I giornali hanno dato rilievo alla “benedizione” di Prodi a Elly Schlein come federatrice del centrosinistra. Ma la mia opinione è che non sia questa la notizia principale. Più importante, a mio avviso, è il tenore singolarmente politico del discorso di Prodi alla convention del Pd. Centrato su questioni decisive e controverse. Chi ha dimestichezza con lui conosce la sua abituale prudenza, il suo linguaggio sempre controllato, una certa ritrosia nella esposizione politica.

Da gran tempo egli non è più un attore politico in campo, si è ritagliato la parte di personalità che, grazie alla sua esperienza e alle sue relazioni, dispone di visione ed elargisce saggi consigli a chi oggi tiene la scena. Ecco perché ciò che semmai merita segnalare è il contenuto politico di cui ha intessuto il suo recente intervento in casa Pd. Naturalmente come nello stile di Prodi, affidato a cenni e a parole sempre misurate. Ne sottolineo alcuni.

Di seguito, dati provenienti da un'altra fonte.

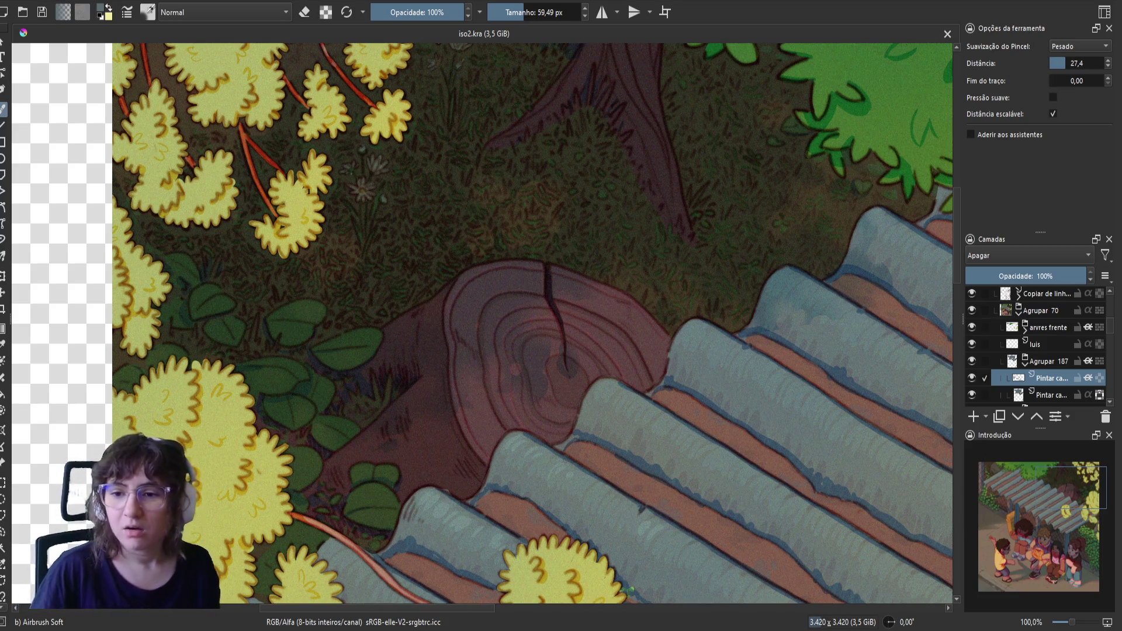
scroll(471, 260, down, 2)
scroll(526, 273, up, 2)
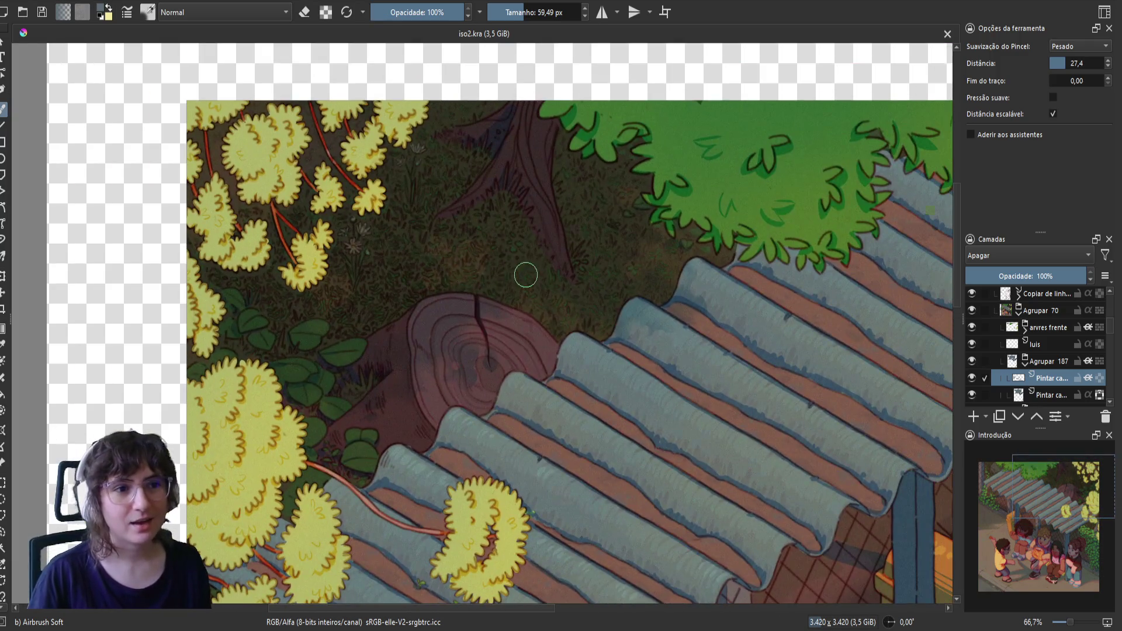
key(m)
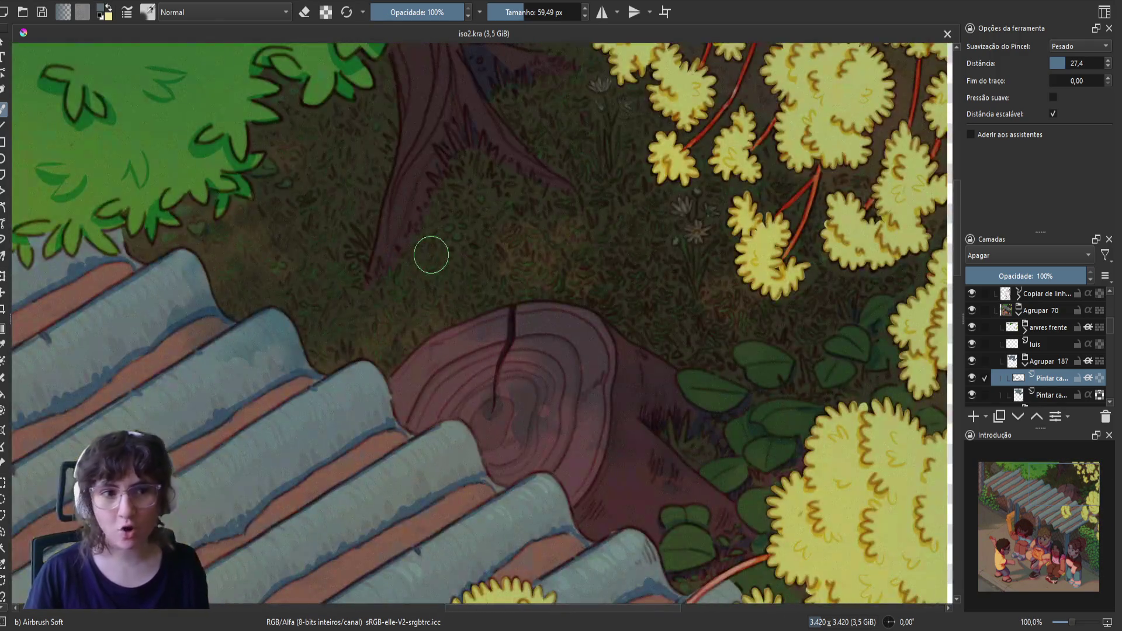
scroll(546, 261, down, 1)
mouse_move(551, 343)
mouse_down()
mouse_move(597, 348)
mouse_move(631, 388)
mouse_move(601, 375)
mouse_move(607, 397)
mouse_move(596, 394)
mouse_move(604, 380)
mouse_move(610, 393)
mouse_move(548, 395)
mouse_move(604, 392)
mouse_move(561, 384)
mouse_move(668, 382)
mouse_up()
scroll(597, 347, up, 1)
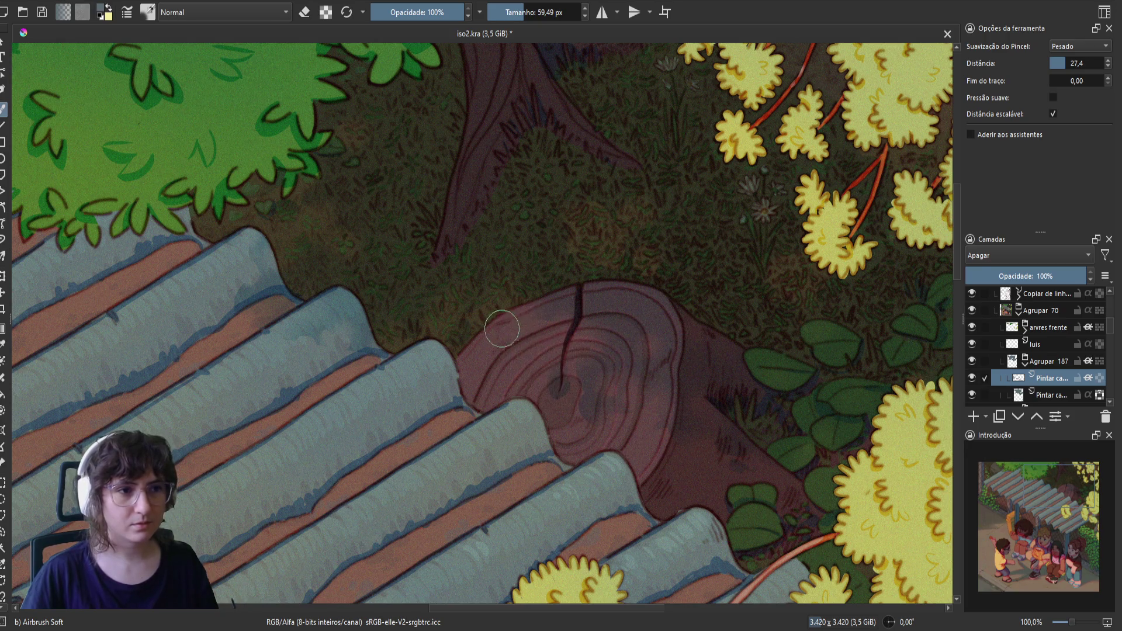
drag(466, 298, 536, 337)
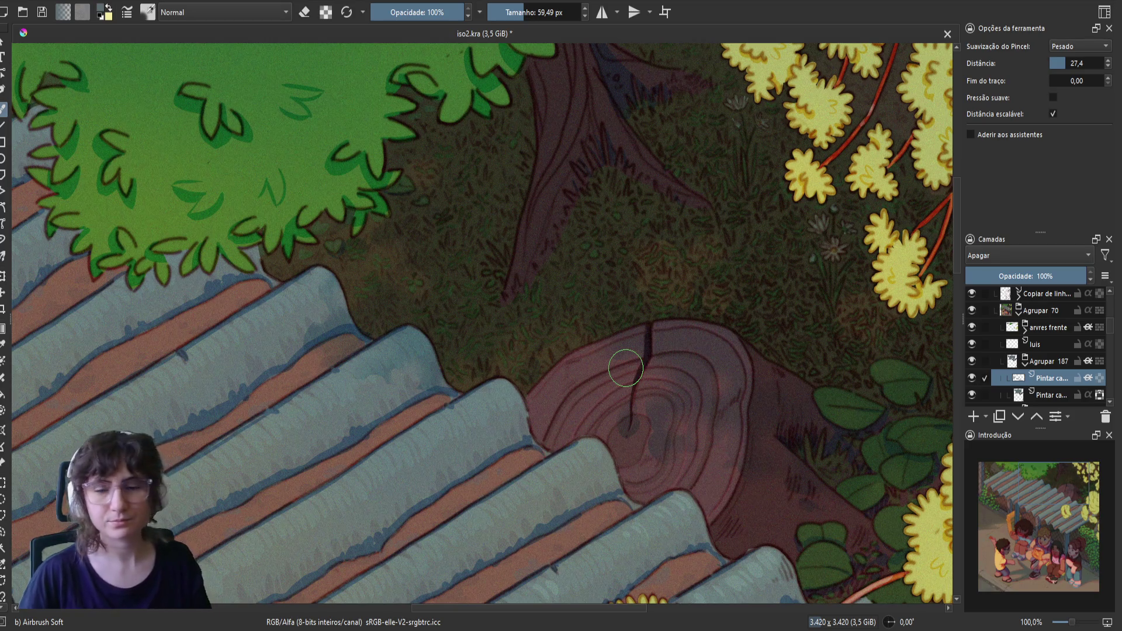
- Erase dark shading over the grass by the stump, saving iso2.kra before and after
key(ctrl+s)
key(m)
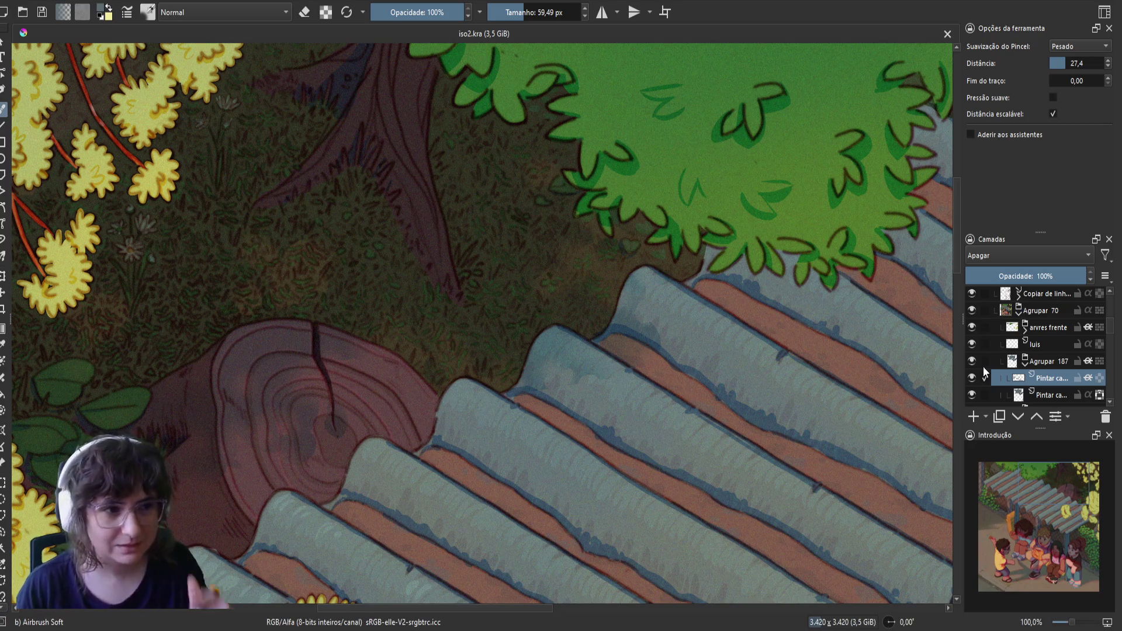
drag(409, 326, 635, 370)
mouse_move(517, 295)
mouse_down()
mouse_move(532, 278)
mouse_move(499, 308)
mouse_move(479, 303)
mouse_move(454, 335)
mouse_move(500, 348)
mouse_move(484, 336)
mouse_move(513, 395)
mouse_move(454, 351)
mouse_up()
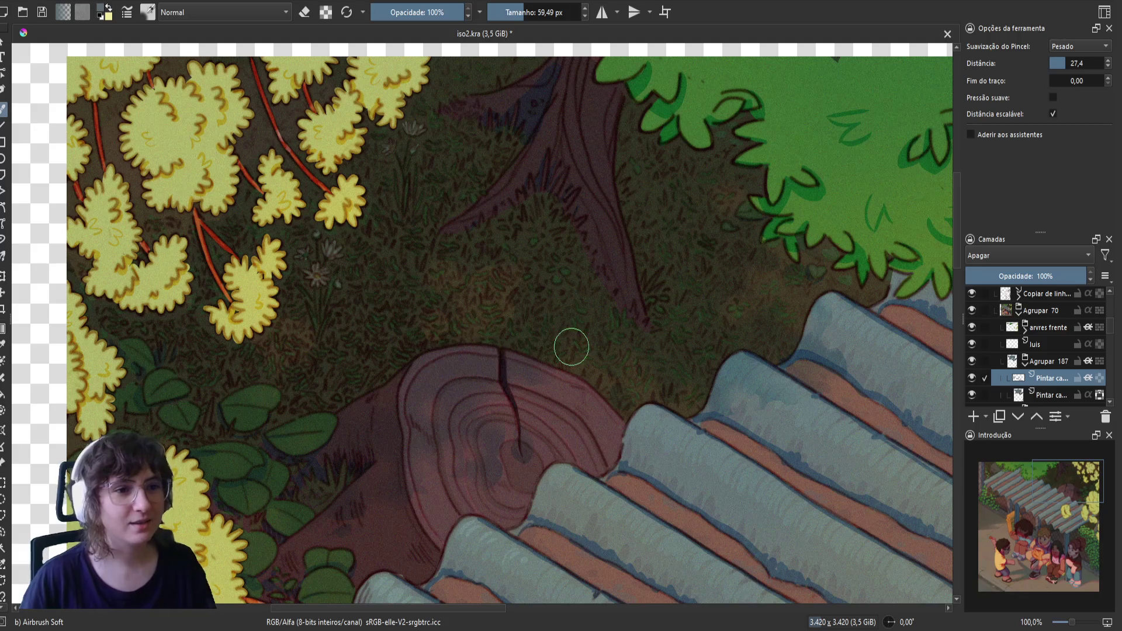
drag(629, 385, 614, 372)
drag(546, 395, 686, 367)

L’orizzonte è naturalmente l’Europa. Prodi non si rassegna all’idea della sua minorità politica e, segnatamente, a che la Ue abdichi all’esercizio di una sua relativa autonomia e terzietà rispetto alle guerre in corso. In un passaggio, egli ha espresso le sue riserve rispetto a chi si limita a confidare nell’escalation militare. Chi se non l’Europa può e deve mettersi alla testa di una mediazione politica? O almeno provarci.
Su un secondo punto politicamente cruciale da Prodi è venuto un segnale, quello della retorica (e degli equivoci) che si condensano intorno all’abusato aggettivo “riformista”.

Significativamente egli ha sostenuto l’esigenza di coniugare radicalità e riformismo. Dove riformismo non sta per moderatismo spinto sino alla subalternità delle posizioni altrui o nella facile, implicita accusa di massimalismo indirizzata a chi semplicemente e giustamente marca l’esigenza di prospettare una vera alternativa culturale e politica. Semmai riformista sta per vocazione e cultura di governo. Ma, ripeto, alternativo alle destre, come si evince dalla sua battuta su Atreju quale espressione di «un altro mondo», di una opposta visione.

Interessante, al riguardo, un cenno retrospettivo – forse anche autocritico circa la “terza via” – al tempo nel quale si sottostimarono i costi della globalizzazione capitalistica e ove il riformismo delle sinistre europee si mostrò subalterno al “pensiero unico”. Non senza implicazioni sull’asse culturale del Pd e, a seguire, sulla sua progressiva deriva quale “partito della nazione” e persino “partito dell’establishment.” A monte, la formula di una malintesa vocazione maggioritaria spinta sino alla presunzione dell’autosufficienza (coltivata da Veltroni ed estremizzata da Renzi). Al riguardo invece Prodi è coerente con sé stesso come il leader “federatore” impegnato a operare sintesi di coalizione. Con autoironia, una volta, egli si autodefinì “scienziato” delle coalizioni.

Infine, non deve sfuggire un suo caveat che evoca il problema endemico del Pd, il suo male strutturale, quello di un patologico correntismo, di un gruppo dirigente concentrato su sé stesso e sul proprio personale destino. Alludo alla sua raccomandazione di fare liste forti, aperte e attrattive per le prossime europee. Non candidature concepite come, cito, «premio di consolazione». Traduco: assecondando la pretesa di “sistemazione” da parte dei cacicchi in scadenza da altri incarichi. Amministratori, sindaci, presidenti di regione. Per inciso: in gran parte assenti all’intervento di Prodi.

Non una sfida minore, anzi, forse la più impervia. Ma anch’essa decisiva. Tra le ragioni dei sei milioni di voti persi negli anni dal Pd puntualmente segnalati da Prodi, non ultima è senz’altro quella di avere trasmesso all’esterno il senso di un gruppo dirigente obeso che – è un eufemismo – non brilla per generosità.